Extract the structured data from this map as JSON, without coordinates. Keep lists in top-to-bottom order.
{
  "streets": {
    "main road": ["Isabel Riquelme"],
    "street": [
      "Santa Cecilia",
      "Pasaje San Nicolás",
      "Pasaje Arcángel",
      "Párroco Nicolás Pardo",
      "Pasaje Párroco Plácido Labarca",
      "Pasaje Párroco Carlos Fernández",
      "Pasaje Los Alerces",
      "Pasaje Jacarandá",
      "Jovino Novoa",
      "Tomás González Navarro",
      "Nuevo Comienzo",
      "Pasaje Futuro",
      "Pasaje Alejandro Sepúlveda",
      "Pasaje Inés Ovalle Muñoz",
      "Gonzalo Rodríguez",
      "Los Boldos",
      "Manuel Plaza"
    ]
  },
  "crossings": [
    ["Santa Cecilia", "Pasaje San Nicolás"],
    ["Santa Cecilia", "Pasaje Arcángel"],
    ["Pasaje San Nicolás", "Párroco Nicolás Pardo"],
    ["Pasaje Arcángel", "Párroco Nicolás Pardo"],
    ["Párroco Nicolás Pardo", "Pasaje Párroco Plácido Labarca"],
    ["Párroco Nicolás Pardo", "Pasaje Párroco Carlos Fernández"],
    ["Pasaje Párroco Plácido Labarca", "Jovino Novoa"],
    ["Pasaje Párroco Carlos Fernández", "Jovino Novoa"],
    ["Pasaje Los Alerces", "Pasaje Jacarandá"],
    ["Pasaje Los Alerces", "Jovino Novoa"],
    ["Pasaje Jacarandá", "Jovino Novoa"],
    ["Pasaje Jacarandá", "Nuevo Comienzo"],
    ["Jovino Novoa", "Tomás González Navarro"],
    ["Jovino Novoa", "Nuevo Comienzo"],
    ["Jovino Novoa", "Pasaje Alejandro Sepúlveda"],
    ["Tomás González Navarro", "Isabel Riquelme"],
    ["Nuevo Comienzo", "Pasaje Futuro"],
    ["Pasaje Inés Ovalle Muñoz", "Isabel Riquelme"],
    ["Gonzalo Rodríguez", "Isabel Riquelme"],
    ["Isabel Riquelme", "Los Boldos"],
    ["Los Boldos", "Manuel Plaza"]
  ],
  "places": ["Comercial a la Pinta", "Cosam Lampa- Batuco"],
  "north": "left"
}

━━━━━━━━━━━━━━━━

▶ _Task statement_: Across the entries above, state how many lines include the string "Plaza", with no other text.

▶ _Solved problem_: 2